■ **Tasks to carry out**
1 - In the nova-core task list thread, which two options does Matt suggest for the VRAM memory allocator?
2 - Carry on the nova-core task list thread from the point where it ends.

Begin Provided passage

Looking purely from curiosity PoV...

Any plans to wrap things like GPU VM in rust?

> +| Complexity: Expert
> +
> +VRAM memory allocator
> +---------------------
> +
> +Investigate options for a VRAM memory allocator.
> +
> +Some possible options:
> +  - Rust abstractions for
> +    - RB tree (interval tree) / drm_mm
> +    - maple_tree
> +  - native Rust collections
> +

Here what about using TTM or DRM buddy?

Matt

> +| Complexity: Advanced
> +
> +Instance Memory
> +---------------
> +
> +Implement support for instmem (bar2) used to store page tables.
> +
> +| Complexity: Intermediate
> +| Contact: Dave Airlie
> +
> +GPU System Processor (GSP)
> +==========================
> +
> +Export GSP log buffers
> +----------------------
> +
> +Recent patches from Timur Tabi [1] added support to expose GSP-RM log buffers
> +(even after failure to probe the driver) through debugfs.
> +
> +This is also an interesting feature for nova-core, especially in the early days.
> +
> +| Link: https://lore.kernel.org/nouveau/20241030202952.694055-2-ttabi@xxxxxxxxxx/ [1]
> +| Reference: Debugfs abstractions
> +| Complexity: Intermediate
> +
> +GSP firmware abstraction
> +------------------------
> +
> +The GSP-RM firmware API is unstable and may incompatibly change from version to
> +version, in terms of data structures and semantics.
> +
> +This problem is one of the big motivations for using Rust for nova-core, since
> +it turns out that Rust's procedural macro feature provides a rather elegant way
> +to address this issue:
> +
> +1. generate Rust structures from the C headers in a separate namespace per version
> +2. build abstraction structures (within a generic namespace) that implement the
> +   firmware interfaces; annotate the differences in implementation with version
> +   identifiers
> +3. use a procedural macro to generate the actual per version implementation out
> +   of this abstraction
> +4. instantiate the correct version type one on runtime (can be sure that all
> +   have the same interface because it's defined by a common trait)
> +
> +There is a PoC implementation of this pattern, in the context of the nova-core
> +PoC driver.
> +
> +This task aims at refining the feature and ideally generalize it, to be usable
> +by other drivers as well.
> +
> +| Complexity: Expert
> +
> +GSP message queue
> +-----------------
> +
> +Implement low level GSP message queue (command, status) for communication
> +between the kernel driver and GSP.

End Provided passage
Begin Provided material

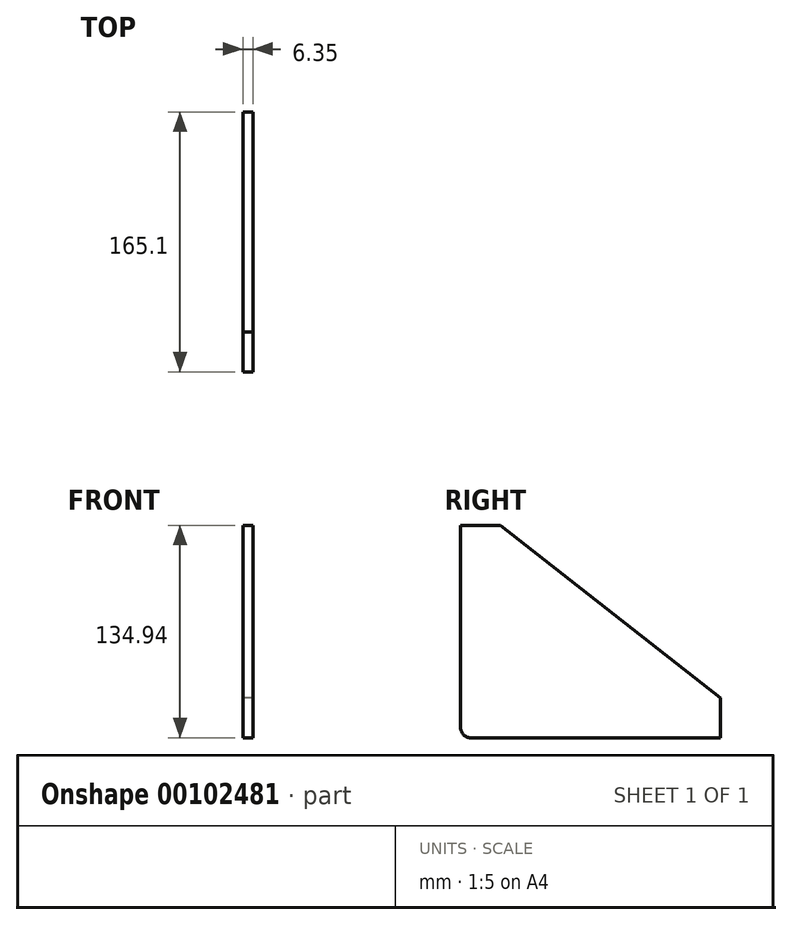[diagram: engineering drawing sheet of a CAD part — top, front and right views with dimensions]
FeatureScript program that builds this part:
annotation { "Feature Type Name" : "Feature", "Feature Type Description" : "" }
export const myFeature = defineFeature(function(context is Context, id is Id, definition is map)
    precondition{}
    {
        {
            var Q0;
            Q0=qCreatedBy(makeId("Right.planeOp"),FACE);
            var sketch = newSketch(context, id + "F0", { "sketchPlane" : qUnion([Q0])});
            skLineSegment(sketch, "E0", {"start": v(-82.55, 67.47) * mm, "end": v(-57.15, 67.47) * mm});
            skLineSegment(sketch, "E1", {"start": v(82.55, -67.47) * mm, "end": v(82.55, -42.07) * mm});
            skLineSegment(sketch, "E2", {"start": v(-57.15, 67.47) * mm, "end": v(82.55, -42.07) * mm});
            skLineSegment(sketch, "E3", {"start": v(-76.2, -67.47) * mm, "end": v(82.55, -67.47) * mm});
            skLineSegment(sketch, "E4", {"start": v(-82.55, 67.47) * mm, "end": v(-82.55, -61.12) * mm});
            skArc(sketch, "E5", {"start": v(-82.55, -61.12) * mm, "mid": v(-80.7, -65.6) * mm, "end": v(-76.2, -67.47) * mm});
            skSolve(sketch);
        }
        {
            var Q0;
            Q0 = qSketchRegion(id + "F0", true);
            extrude(context, id + "F1", {"entities" : qUnion([Q0]), "depth" : 6.35 * mm});
        }
    });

End Provided material

■ **Results**
1 - TTM or DRM buddy.

2 -
> +
> +| Complexity: Advanced
> +| Contact: Dave Airlie
> +
> +Bootstrap GSP
> +-------------
> +
> +Call the boot firmware to boot the GSP processor; execute initial control
> +messages.
> +
> +| Complexity: Intermediate
> +| Contact: Dave Airlie
> +
> +Client / Device APIs
> +--------------------
> +
> +Implement the GSP message interface for client / device allocation and the
> +corresponding client and device allocation APIs.
> +
> +| Complexity: Intermediate
> +| Contact: Dave Airlie
> +
> +Bar PDE handling
> +----------------
> +
> +Synchronize page table handling for BARs between the kernel driver and GSP.
> +
> +| Complexity: Beginner
> +| Contact: Dave Airlie
> +
> +FIFO engine
> +-----------
> +
> +Implement support for the FIFO engine, i.e. the corresponding GSP message
> +interface and provide an API for chid allocation and channel handling.
> +
> +| Complexity: Advanced
> +| Contact: Dave Airlie
> +
> +GR engine
> +---------
> +
> +Implement support for the graphics engine, i.e. the corresponding GSP message
> +interface and provide an API for (golden) context creation and promotion.
> +
> +| Complexity: Advanced
> +| Contact: Dave Airlie
> +
> +CE engine
> +---------
> +
> +Implement support for the copy engine, i.e. the corresponding GSP message
> +interface.
> +
> +| Complexity: Intermediate
> +| Contact: Dave Airlie
> +
> +VFN IRQ controller
> +------------------
> +
> +Support for the VFN interrupt controller.
> +
> +| Complexity: Intermediate
> +| Contact: Dave Airlie
> +
> +External APIs
> +=============
> +
> +nova-core base API
> +------------------
> +
> +Work out the common pieces of the API to connect 2nd level drivers, i.e. vGPU
> +manager and nova-drm.
> +
> +| Complexity: Advanced
> +
> +vGPU manager API
> +----------------
> +
> +Work out the API parts required by the vGPU manager, which are not covered by
> +the base API.
> +
> +| Complexity: Advanced
> +
> +nova-core C API
> +---------------
> +
> +Implement a C wrapper for the APIs required by the vGPU manager driver.
> +
> +| Complexity: Intermediate
> +
> +Testing
> +=======
> +
> +CI pipeline
> +-----------
> +
> +Investigate option for continuous integration testing.
> +
> +This can go from as simple as running KUnit tests over running (graphics) CTS to
> +booting up (multiple) guest VMs to test VFIO use-cases.
> +
> +It might also be worth to consider the introduction of a new test suite directly
> +sitting on top of the uAPI for more targeted testing and debugging. There may be
> +options for collaboration / shared code with the Mesa project.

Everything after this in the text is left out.